6. Wspólna dyskusja na temat treści opowiadania – przykładowe pytania:
-Kto jest bohaterem opowiadania?
-Jaki problem miał Josh?
-Dokąd się wybrał?
-Kogo spotkał?
-Czy Josh był szczęśliwy?
-Dlaczego?
7. „ Jesteśmy różni”- praca z obrazkiem.
Omawianie wyglądu dzieci z ilustracji, opisywanie pokazanej na obrazku sytuacji.
Uświadomienie konieczności akceptacji różnic w wyglądzie lub zachowaniu dla ludzi wykluczanych z powodu swojej odmienności.
17.04.2020 (piątek)
Temat dnia: ŻYCIE PRZEDSZKOLNE
- 1. „Dzieci w domkach, dzieci na spacerze” – zabawa ruchowa.
Rodzic prezentuje dziecku muzykę. Dziecko spaceruje w rytm melodii. Kiedy rodzic przerywa muzykę, dziecko kuca z rękami ułożonymi nad głową w kształcie daszku. Zabawa trwa do czasu, aż skończy się muzyka.
- 2. „Życie przedszkolne” – rozmowa kierowana, doskonalenie wypowiedzi pełnym zdaniem.
Dziecko siedzi na dywanie, patrzy na ilustracje. Rodzic pokazuje po kolei obrazki przedstawiające rożne sytuacje z życia przedszkolnego. Dziecko opowiada co widzi na obrazkach. Rodzic pomaga budować wypowiedzi pełnymi zdaniami. Po omówieniu każdej ilustracji rodzic pyta: Czy ty robisz to samo co w domu co dzieci na obrazku?
- 3. „Mam trzy lata” – słuchanie wiersza.
Dziecko siedzą na dywanie.
Rodzic czyta wiersz I. Suchorzewskiej.
Mam trzy lata, trzy i pół,
Brodą sięgam ponad stół.
Do przedszkola chodzę z workiem
I mam znaczek z muchomorkiem.
Pantofelki ładnie zmieniam,
Myję ręce do jedzenia.
Zjadam wszystko z talerzyka,
Tańczę, kiedy gra muzyka.
Umiem wierszyk o koteczku,
O tchórzliwym koziołeczku
I o piesku co był w polu,
Nauczyłam się w przedszkolu.
PREZENTACJA – KSIĄŻKA (OBRAZKI I TEKST)
- 4. Rozmowa z dzieckiem na temat wiersza.
– Kto jest bohaterem wiersza?
– Ile lat ma dziewczynka?
– Co bierze ze sobą do przedszkola?
– Jaki jest jej znaczek w przedszkolu?
– Czego nauczyła się w przedszkolu?
Następnie dzieci uczą się wiersza na pamięć.
Na koniec oglądają ilustrację w „Książce”.
Polecenia:
– Powiedz, co widzisz na tym obrazku.
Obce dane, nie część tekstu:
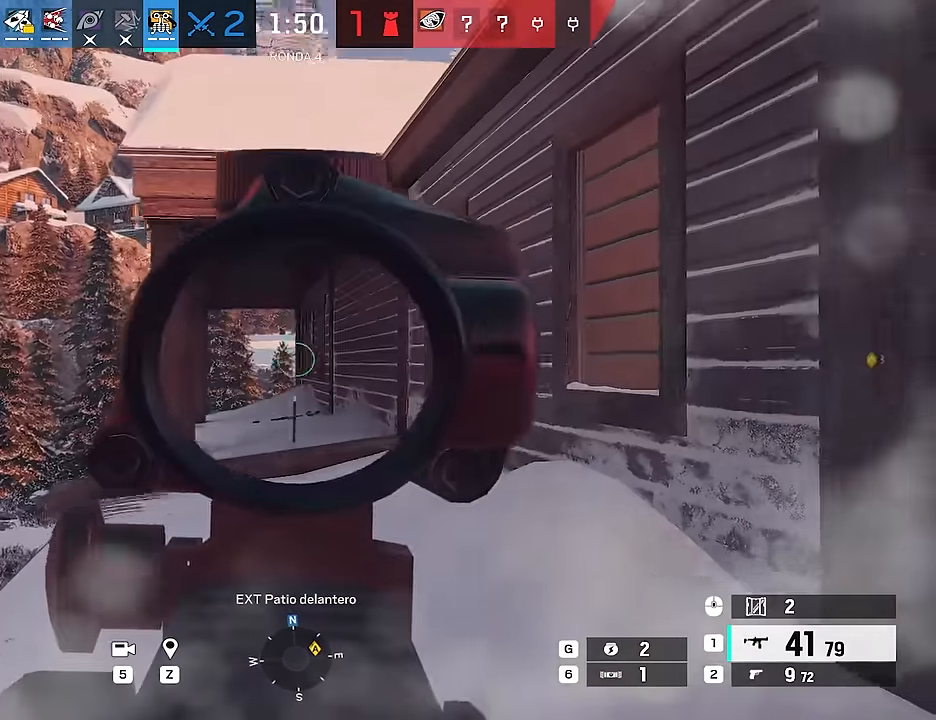
{"keys": ["d"], "mouse": ["right"], "events": [[84, "ctrl", "up"], [134, "e", "down"], [317, "q", "down"], [367, "e", "up"], [417, "q", "up"]]}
Jak myślisz, dokąd idzie dziewczynka?
– Co dziewczynka może nieść w swoim worku?
– Popatrz na znaczki na niebieskim pasku. Który z nich dziewczynka ma na swoim worku?
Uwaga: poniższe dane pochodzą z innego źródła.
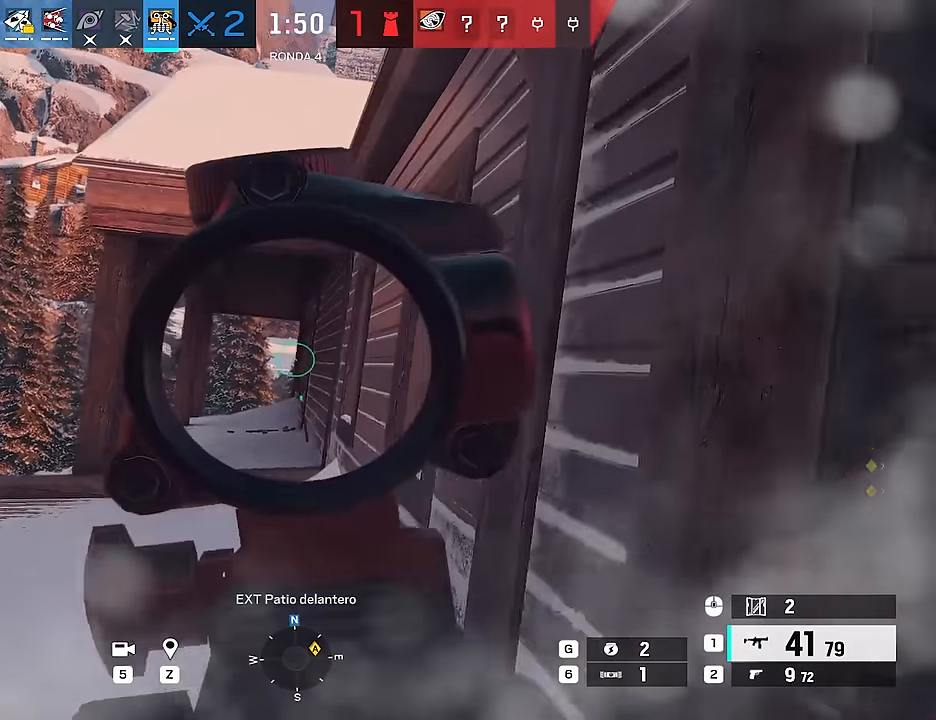
{"keys": ["d", "e"], "mouse": [], "events": [[17, "a", "down"], [100, "d", "up"], [434, "a", "up"], [434, "d", "down"], [484, "e", "down"], [484, "mouse_right", "up"]]}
- 5. „Razem weselej” – rozmowa na temat potrzeby dzielenia się zabawkami z innymi, nazywanie czynności
na ilustracji i uzupełnianie karty pracy.
Dzieci opowiadają, co widzą na ilustracji, i wypowiadają się na temat tego, czym one najbardziej lubią bawić się w przedszkolu. Rodzic prosi, aby spróbowały wyjaśnić, dlaczego zabawki w przedszkolu są wspólne. Następnie dzieci szukają w naklejkach brakujących elementów ilustracji i naklejają je tak, aby pary dzieci mogły wspólnie korzystać z zabawek, np. kubek z kredkami na środku stołu, tak aby dziewczynka i chłopiec mogli spokojnie sięgać po kredki. Na koniec dzieci liczą, ile dziewczynek oraz ilu chłopców jest na obrazku, i rysują odpowiednio tyle samo kropek i kresek.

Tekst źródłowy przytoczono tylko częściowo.